■ **WHAT IS NEEDED**
Bring together all lines from the listing below that contain the string "Điều".

■ **EXERCISE INPUT**
== == ==
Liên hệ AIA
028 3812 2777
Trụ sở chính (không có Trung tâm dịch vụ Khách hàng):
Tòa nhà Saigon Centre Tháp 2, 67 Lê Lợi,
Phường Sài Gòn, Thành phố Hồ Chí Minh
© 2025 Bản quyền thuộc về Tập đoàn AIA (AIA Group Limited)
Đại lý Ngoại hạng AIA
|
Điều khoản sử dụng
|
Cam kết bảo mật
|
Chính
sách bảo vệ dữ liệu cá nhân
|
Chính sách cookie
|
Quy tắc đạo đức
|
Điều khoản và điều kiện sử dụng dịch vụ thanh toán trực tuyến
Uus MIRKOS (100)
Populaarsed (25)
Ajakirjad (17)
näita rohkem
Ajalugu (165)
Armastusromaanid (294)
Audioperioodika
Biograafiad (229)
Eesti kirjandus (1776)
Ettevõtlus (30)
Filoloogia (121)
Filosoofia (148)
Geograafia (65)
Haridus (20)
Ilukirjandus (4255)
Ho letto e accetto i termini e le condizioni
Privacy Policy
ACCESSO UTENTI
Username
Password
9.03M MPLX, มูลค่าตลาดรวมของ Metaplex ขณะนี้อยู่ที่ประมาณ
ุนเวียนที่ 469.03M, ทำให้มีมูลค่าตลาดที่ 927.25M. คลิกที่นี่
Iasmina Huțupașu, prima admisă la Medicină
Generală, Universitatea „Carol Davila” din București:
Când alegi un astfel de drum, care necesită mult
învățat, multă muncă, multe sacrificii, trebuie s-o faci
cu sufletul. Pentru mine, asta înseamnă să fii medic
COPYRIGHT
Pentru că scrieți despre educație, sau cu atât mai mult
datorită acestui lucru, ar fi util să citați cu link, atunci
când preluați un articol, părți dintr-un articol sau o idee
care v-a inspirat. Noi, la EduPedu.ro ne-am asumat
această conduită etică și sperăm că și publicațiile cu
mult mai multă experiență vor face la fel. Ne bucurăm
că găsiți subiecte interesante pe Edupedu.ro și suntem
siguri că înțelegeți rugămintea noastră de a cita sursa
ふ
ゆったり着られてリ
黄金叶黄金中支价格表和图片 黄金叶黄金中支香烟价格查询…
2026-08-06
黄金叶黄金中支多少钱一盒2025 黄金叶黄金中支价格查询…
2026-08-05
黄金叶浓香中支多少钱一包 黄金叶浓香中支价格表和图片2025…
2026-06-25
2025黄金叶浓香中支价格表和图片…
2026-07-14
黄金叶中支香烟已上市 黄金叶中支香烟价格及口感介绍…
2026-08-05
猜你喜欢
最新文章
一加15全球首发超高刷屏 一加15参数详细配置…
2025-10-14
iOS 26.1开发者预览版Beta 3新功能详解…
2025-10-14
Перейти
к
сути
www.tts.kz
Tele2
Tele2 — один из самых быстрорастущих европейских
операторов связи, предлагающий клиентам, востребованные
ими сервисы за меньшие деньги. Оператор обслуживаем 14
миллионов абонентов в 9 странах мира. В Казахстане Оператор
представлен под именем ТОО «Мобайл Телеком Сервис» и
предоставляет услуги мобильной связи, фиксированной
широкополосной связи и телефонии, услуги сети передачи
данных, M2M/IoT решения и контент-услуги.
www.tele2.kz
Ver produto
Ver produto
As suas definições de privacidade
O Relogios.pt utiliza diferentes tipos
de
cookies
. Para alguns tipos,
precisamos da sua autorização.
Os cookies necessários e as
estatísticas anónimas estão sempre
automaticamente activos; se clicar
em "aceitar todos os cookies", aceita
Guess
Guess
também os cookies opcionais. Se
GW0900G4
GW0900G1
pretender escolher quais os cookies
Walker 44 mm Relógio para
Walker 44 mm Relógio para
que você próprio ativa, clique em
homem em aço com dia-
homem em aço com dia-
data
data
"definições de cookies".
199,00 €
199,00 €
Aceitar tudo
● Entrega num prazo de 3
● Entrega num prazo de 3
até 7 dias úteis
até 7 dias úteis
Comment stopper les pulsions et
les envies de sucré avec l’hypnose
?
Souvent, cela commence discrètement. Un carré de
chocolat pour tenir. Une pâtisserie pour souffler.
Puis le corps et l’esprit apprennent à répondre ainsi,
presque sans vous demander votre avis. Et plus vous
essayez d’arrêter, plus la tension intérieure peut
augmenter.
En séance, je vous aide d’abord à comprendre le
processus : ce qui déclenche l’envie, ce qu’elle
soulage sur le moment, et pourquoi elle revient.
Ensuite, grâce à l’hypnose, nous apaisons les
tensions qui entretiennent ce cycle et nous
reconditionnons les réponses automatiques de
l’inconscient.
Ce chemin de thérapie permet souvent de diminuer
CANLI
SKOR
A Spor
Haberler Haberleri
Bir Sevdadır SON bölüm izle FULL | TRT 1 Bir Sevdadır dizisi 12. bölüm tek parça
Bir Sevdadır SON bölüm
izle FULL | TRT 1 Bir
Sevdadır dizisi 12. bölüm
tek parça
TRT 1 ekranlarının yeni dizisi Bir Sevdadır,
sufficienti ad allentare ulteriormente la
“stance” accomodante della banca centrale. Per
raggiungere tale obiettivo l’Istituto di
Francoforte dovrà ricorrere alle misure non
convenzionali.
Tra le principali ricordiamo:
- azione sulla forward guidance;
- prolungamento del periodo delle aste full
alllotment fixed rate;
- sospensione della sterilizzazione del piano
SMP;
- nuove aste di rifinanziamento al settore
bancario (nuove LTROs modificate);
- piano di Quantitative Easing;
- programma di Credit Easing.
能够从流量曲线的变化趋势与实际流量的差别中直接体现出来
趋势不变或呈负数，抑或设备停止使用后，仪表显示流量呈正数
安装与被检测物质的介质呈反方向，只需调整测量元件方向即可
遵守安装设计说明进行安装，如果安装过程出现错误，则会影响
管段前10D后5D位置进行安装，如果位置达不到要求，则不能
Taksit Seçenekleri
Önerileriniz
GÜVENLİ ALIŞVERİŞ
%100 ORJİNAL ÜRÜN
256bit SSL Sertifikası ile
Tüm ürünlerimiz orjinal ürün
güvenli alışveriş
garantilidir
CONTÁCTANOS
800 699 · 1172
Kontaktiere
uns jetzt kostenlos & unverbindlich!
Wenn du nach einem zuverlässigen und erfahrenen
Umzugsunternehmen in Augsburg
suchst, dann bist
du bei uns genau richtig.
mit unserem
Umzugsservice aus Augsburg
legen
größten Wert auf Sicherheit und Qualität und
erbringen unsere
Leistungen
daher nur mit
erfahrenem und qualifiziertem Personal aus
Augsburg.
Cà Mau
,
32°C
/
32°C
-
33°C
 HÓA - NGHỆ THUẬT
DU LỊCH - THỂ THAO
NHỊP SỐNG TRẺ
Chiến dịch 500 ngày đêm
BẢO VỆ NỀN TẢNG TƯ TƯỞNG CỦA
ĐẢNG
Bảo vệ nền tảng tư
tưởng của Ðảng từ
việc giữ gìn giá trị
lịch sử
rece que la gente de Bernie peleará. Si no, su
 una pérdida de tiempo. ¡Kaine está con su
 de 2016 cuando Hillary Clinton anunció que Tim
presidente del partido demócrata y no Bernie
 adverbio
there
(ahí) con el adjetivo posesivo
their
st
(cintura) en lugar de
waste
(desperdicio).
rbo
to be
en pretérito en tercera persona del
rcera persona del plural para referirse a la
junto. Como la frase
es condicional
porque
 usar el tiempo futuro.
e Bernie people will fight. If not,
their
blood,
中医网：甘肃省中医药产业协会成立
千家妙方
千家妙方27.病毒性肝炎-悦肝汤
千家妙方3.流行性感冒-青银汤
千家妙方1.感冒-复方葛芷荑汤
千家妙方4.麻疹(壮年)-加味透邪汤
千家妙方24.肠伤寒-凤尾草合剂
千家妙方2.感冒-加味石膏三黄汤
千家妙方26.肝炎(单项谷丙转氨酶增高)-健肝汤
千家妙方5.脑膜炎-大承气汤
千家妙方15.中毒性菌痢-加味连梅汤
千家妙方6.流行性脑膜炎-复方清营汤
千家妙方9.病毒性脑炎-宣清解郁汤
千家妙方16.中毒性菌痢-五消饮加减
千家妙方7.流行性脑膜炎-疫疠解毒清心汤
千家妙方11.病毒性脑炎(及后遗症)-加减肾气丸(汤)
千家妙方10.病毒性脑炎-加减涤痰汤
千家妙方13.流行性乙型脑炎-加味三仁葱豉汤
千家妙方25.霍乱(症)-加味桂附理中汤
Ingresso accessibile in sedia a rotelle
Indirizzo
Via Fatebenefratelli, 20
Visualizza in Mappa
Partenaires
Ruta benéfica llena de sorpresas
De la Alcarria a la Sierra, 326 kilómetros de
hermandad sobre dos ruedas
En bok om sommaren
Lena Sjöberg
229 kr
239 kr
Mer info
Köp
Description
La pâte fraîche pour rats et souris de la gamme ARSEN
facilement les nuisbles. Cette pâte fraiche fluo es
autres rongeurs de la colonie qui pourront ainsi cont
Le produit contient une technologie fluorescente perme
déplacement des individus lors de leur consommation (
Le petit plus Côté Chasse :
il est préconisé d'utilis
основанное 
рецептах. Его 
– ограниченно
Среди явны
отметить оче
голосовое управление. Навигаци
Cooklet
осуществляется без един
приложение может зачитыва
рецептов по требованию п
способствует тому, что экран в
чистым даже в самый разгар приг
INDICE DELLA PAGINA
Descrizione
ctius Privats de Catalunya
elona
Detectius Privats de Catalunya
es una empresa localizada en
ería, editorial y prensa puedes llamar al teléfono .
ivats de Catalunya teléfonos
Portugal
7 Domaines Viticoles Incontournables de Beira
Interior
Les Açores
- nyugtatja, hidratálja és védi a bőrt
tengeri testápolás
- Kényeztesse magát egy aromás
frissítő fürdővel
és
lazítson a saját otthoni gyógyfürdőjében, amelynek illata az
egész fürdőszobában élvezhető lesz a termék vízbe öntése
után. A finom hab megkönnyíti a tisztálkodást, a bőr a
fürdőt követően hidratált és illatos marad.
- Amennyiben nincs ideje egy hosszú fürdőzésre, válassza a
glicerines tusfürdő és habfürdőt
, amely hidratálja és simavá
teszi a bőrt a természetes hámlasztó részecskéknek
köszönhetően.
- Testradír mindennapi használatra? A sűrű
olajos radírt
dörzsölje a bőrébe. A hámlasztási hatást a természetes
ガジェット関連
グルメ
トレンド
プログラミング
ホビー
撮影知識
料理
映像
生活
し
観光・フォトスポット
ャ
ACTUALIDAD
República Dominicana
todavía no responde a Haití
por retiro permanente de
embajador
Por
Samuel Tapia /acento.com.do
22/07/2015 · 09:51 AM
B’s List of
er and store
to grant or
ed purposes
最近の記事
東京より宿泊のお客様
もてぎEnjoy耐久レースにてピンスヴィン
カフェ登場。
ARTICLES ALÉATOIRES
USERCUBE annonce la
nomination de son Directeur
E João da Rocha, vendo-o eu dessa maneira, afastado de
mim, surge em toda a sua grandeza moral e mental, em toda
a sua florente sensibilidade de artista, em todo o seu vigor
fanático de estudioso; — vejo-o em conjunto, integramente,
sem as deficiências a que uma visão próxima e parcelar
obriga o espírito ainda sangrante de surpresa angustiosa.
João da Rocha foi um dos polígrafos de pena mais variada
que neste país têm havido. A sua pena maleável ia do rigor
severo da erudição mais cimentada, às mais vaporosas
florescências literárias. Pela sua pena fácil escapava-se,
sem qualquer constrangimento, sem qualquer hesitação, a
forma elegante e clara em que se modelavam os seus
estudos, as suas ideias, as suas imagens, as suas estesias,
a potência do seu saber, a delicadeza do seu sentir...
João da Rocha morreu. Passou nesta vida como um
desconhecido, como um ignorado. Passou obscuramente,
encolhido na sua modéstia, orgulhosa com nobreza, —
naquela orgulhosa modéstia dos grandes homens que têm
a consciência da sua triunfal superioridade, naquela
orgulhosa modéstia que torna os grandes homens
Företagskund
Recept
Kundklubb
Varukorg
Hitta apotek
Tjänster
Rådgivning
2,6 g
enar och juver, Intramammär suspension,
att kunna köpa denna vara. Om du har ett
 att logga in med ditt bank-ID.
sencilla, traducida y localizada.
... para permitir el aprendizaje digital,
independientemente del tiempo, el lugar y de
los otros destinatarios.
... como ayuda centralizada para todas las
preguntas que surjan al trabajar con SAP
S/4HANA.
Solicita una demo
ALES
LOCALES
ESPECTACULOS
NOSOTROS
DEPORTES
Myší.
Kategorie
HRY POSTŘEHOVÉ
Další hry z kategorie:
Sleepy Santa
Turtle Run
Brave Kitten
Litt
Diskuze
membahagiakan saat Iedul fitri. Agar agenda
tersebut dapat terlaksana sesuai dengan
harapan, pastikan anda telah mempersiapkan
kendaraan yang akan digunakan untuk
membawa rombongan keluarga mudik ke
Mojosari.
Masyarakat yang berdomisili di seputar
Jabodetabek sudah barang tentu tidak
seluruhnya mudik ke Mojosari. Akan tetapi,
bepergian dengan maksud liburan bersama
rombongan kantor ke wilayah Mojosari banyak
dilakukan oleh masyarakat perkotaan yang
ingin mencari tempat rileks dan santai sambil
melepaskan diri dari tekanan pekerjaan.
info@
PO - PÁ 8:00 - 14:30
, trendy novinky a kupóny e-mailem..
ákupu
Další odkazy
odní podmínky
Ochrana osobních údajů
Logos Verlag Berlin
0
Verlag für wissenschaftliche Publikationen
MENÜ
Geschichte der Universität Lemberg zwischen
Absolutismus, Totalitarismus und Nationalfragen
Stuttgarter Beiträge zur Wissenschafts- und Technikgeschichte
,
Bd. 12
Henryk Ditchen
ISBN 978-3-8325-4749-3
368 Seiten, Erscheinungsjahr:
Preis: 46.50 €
== == ==
■ **ANSWER SPACE**
Điều khoản sử dụng
Điều khoản và điều kiện sử dụng dịch vụ thanh toán trực tuyến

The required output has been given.